Grosses délivrées REPUBLIQUE FRANCAISE

aux parties le : AU NOM DU PEUPLE FRANCAIS

COUR D’APPEL DE PARIS

Pôle 2 – Chambre 7

ARRET DU 26 NOVEMBRE 2014

(n° 37 , 8 pages)

Numéro d’inscription au répertoire général : 13/02373

Décision déférée à la Cour : Jugement du 10 Décembre 2012 -Tribunal de Grande Instance de PARIS – RG n° 11/14907

APPELANT

Monsieur M, AE, AH-AI Z

XXX

XXX

Représenté par Me Chantal-Rodene BODIN CASALIS, avocat au barreau de PARIS, toque : K0148

assisté de Me M MALKA, avocat plaidant, avocat au barreau de PARIS, toque : C0593

INTIME

Monsieur I DE A

XXX

XXX

Représenté par Me Aurélien HAMELLE, avocat au barreau de PARIS, toque : J022

COMPOSITION DE LA COUR :

L’affaire a été débattue le 24 Septembre 2014, en audience publique, devant la Cour composée de :

AK PORTIER, présidente de chambre

Pierre DILLANGE, conseiller,

AK-AL AM, conseillère

qui en ont délibéré sur le rapport de AK-AL AM

Greffier, lors des débats : Maria IBNOU TOUZI TAZI

ARRET :

— CONTRADICTOIRE

— par mise à disposition de l’arrêt au greffe de la Cour, les parties en ayant été préalablement avisées dans les conditions prévues au deuxième alinéa de l’article 450 du code de procédure civile.

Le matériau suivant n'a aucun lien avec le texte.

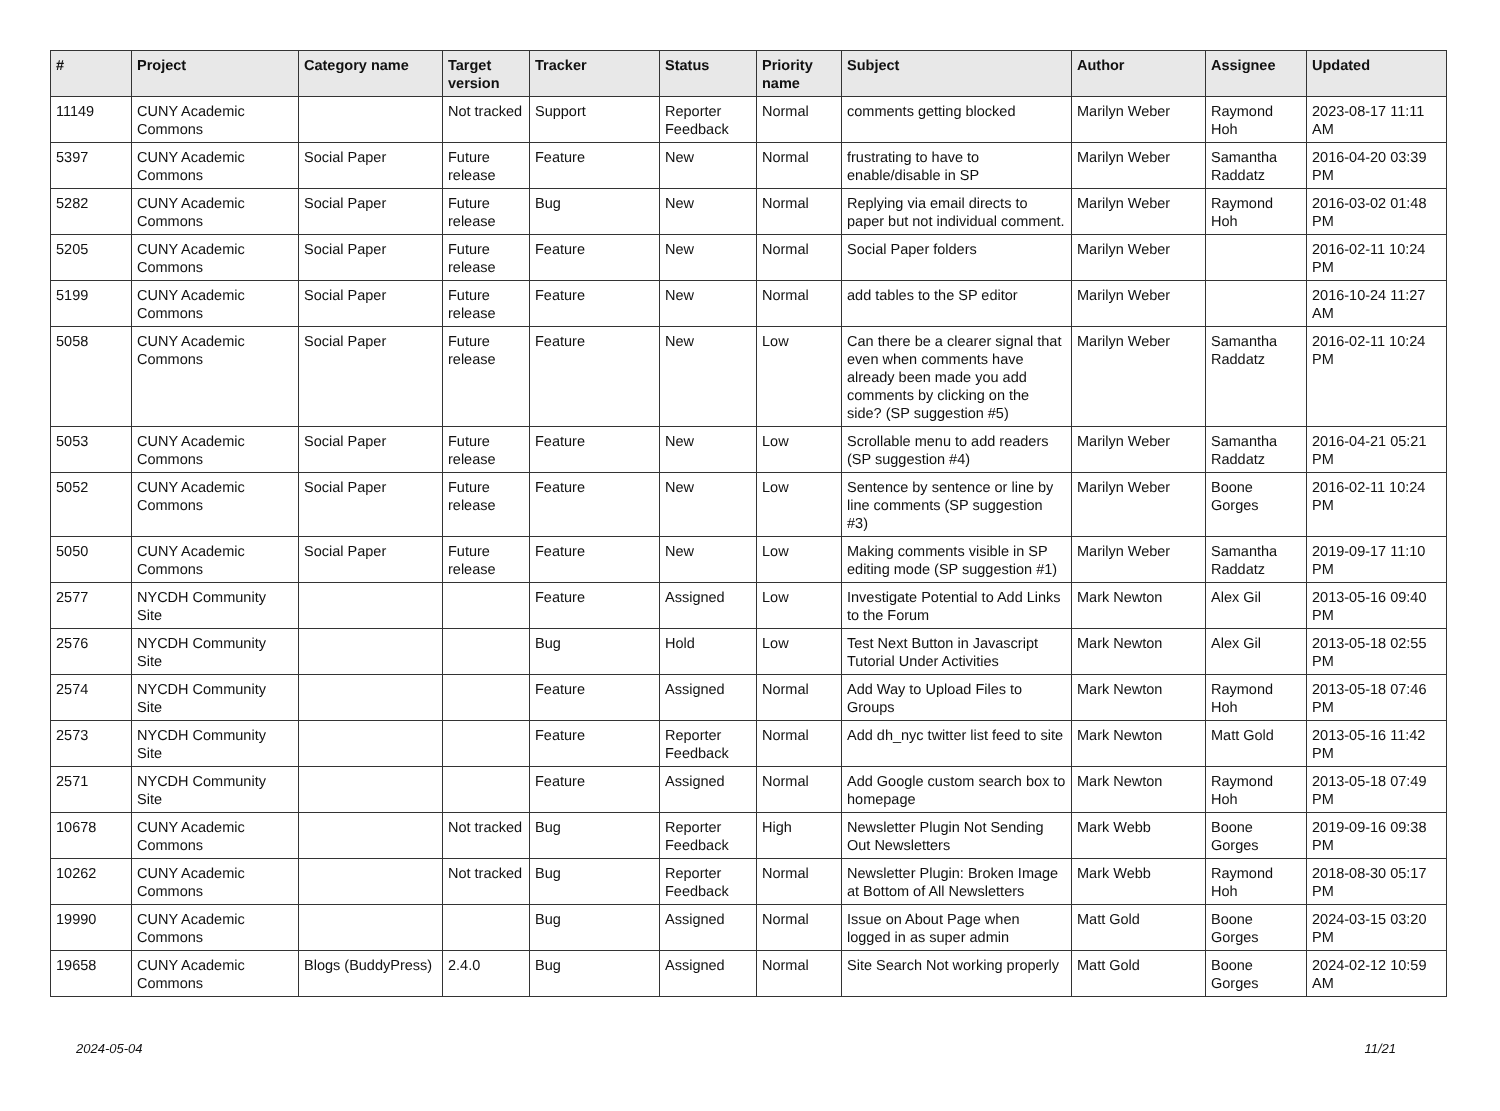| # | Project | Category name | Target version | Tracker | Status | Priority name | Subject | Author | Assignee | Updated |
| --- | --- | --- | --- | --- | --- | --- | --- | --- | --- | --- |
| 11149 | CUNY Academic Commons | | Not tracked | Support | Reporter Feedback | Normal | comments getting blocked | Marilyn Weber | Raymond Hoh | 2023-08-17 11:11 AM |
| 5397 | CUNY Academic Commons | Social Paper | Future release | Feature | New | Normal | frustrating to have to enable/disable in SP | Marilyn Weber | Samantha Raddatz | 2016-04-20 03:39 PM |
| 5282 | CUNY Academic Commons | Social Paper | Future release | Bug | New | Normal | Replying via email directs to paper but not individual comment. | Marilyn Weber | Raymond Hoh | 2016-03-02 01:48 PM |
| 5205 | CUNY Academic Commons | Social Paper | Future release | Feature | New | Normal | Social Paper folders | Marilyn Weber | | 2016-02-11 10:24 PM |
| 5199 | CUNY Academic Commons | Social Paper | Future release | Feature | New | Normal | add tables to the SP editor | Marilyn Weber | | 2016-10-24 11:27 AM |
| 5058 | CUNY Academic Commons | Social Paper | Future release | Feature | New | Low | Can there be a clearer signal that even when comments have already been made you add comments by clicking on the side? (SP suggestion #5) | Marilyn Weber | Samantha Raddatz | 2016-02-11 10:24 PM |
| 5053 | CUNY Academic Commons | Social Paper | Future release | Feature | New | Low | Scrollable menu to add readers (SP suggestion #4) | Marilyn Weber | Samantha Raddatz | 2016-04-21 05:21 PM |
| 5052 | CUNY Academic Commons | Social Paper | Future release | Feature | New | Low | Sentence by sentence or line by line comments (SP suggestion #3) | Marilyn Weber | Boone Gorges | 2016-02-11 10:24 PM |
| 5050 | CUNY Academic Commons | Social Paper | Future release | Feature | New | Low | Making comments visible in SP editing mode (SP suggestion #1) | Marilyn Weber | Samantha Raddatz | 2019-09-17 11:10 PM |
| 2577 | NYCDH Community Site | | | Feature | Assigned | Low | Investigate Potential to Add Links to the Forum | Mark Newton | Alex Gil | 2013-05-16 09:40 PM |
| 2576 | NYCDH Community Site | | | Bug | Hold | Low | Test Next Button in Javascript Tutorial Under Activities | Mark Newton | Alex Gil | 2013-05-18 02:55 PM |
| 2574 | NYCDH Community Site | | | Feature | Assigned | Normal | Add Way to Upload Files to Groups | Mark Newton | Raymond Hoh | 2013-05-18 07:46 PM |
| 2573 | NYCDH Community Site | | | Feature | Reporter Feedback | Normal | Add dh_nyc twitter list feed to site | Mark Newton | Matt Gold | 2013-05-16 11:42 PM |
| 2571 | NYCDH Community Site | | | Feature | Assigned | Normal | Add Google custom search box to homepage | Mark Newton | Raymond Hoh | 2013-05-18 07:49 PM |
| 10678 | CUNY Academic Commons | | Not tracked | Bug | Reporter Feedback | High | Newsletter Plugin Not Sending Out Newsletters | Mark Webb | Boone Gorges | 2019-09-16 09:38 PM |
| 10262 | CUNY Academic Commons | | Not tracked | Bug | Reporter Feedback | Normal | Newsletter Plugin: Broken Image at Bottom of All Newsletters | Mark Webb | Raymond Hoh | 2018-08-30 05:17 PM |
| 19990 | CUNY Academic Commons | | | Bug | Assigned | Normal | Issue on About Page when logged in as super admin | Matt Gold | Boone Gorges | 2024-03-15 03:20 PM |
| 19658 | CUNY Academic Commons | Blogs (BuddyPress) | 2.4.0 | Bug | Assigned | Normal | Site Search Not working properly | Matt Gold | Boone Gorges | 2024-02-12 10:59 AM |
2024-05-04 11/21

— signé par AK PORTIER, président et par Maria IBNOU TOUZI TAZI , greffier présent lors du prononcé.

*

* *

Par acte délivré le 5 octobre 2011, dûment dénoncé au ministère public, I B de A a fait assigner M Z, à raison d’un article publié dans le quotidien LIBÉRATION daté du 23 septembre 2011 consistant en une interview de ce dernier, accordée à deux journalistes désignés par leurs initiales (« R G. et L.R. »), article intitulé "M Z, avocat de l’ex-directrice de la coordination de l’AEF, dénonce une manipulation pour évincer O Y : 'J’ACCUSE A D’AVOIR SACRIFIÉ Q X’ '' figurant à la seconde page d’un sujet occupant les pages 26 et 27 du journal, dans la rubrique 'Ecrans & Médias’ sous le titre " France 24 : le gros traquenard '', aux fins de voir, au visa des articles 23 alinéa 1er, 29 alinéa 1er et 32 alinéa 1er de la loi du 29 juillet 1881 :

Dire que cette interview comporte les allégations diffamatoires suivantes au préjudice de Monsieur I B de A en violation des dispositions des articles 23 alinéa 1er ,29 alinéa 1er et 32 alinéa 1er de la loi du 29 juillet 1881:

« J’accuse monsieur de A d’avoir été informé de la possibilité d’une manipulation. Je l’accuse de savoir pertinemment, depuis le 21 décembre 2010, que Q X n’avait volé aucun document dans les serveurs et de n’avoir rien fait pour la laver des ignobles accusations portées contre elle. »

« J’accuse I de A d’avoir sacrifié Q X dans le but d’obtenir le départ de madame Y. »

On va charger un magistrat indépendant d’apprécier si il y a, oui ou non, une manipulation intentionnelle, »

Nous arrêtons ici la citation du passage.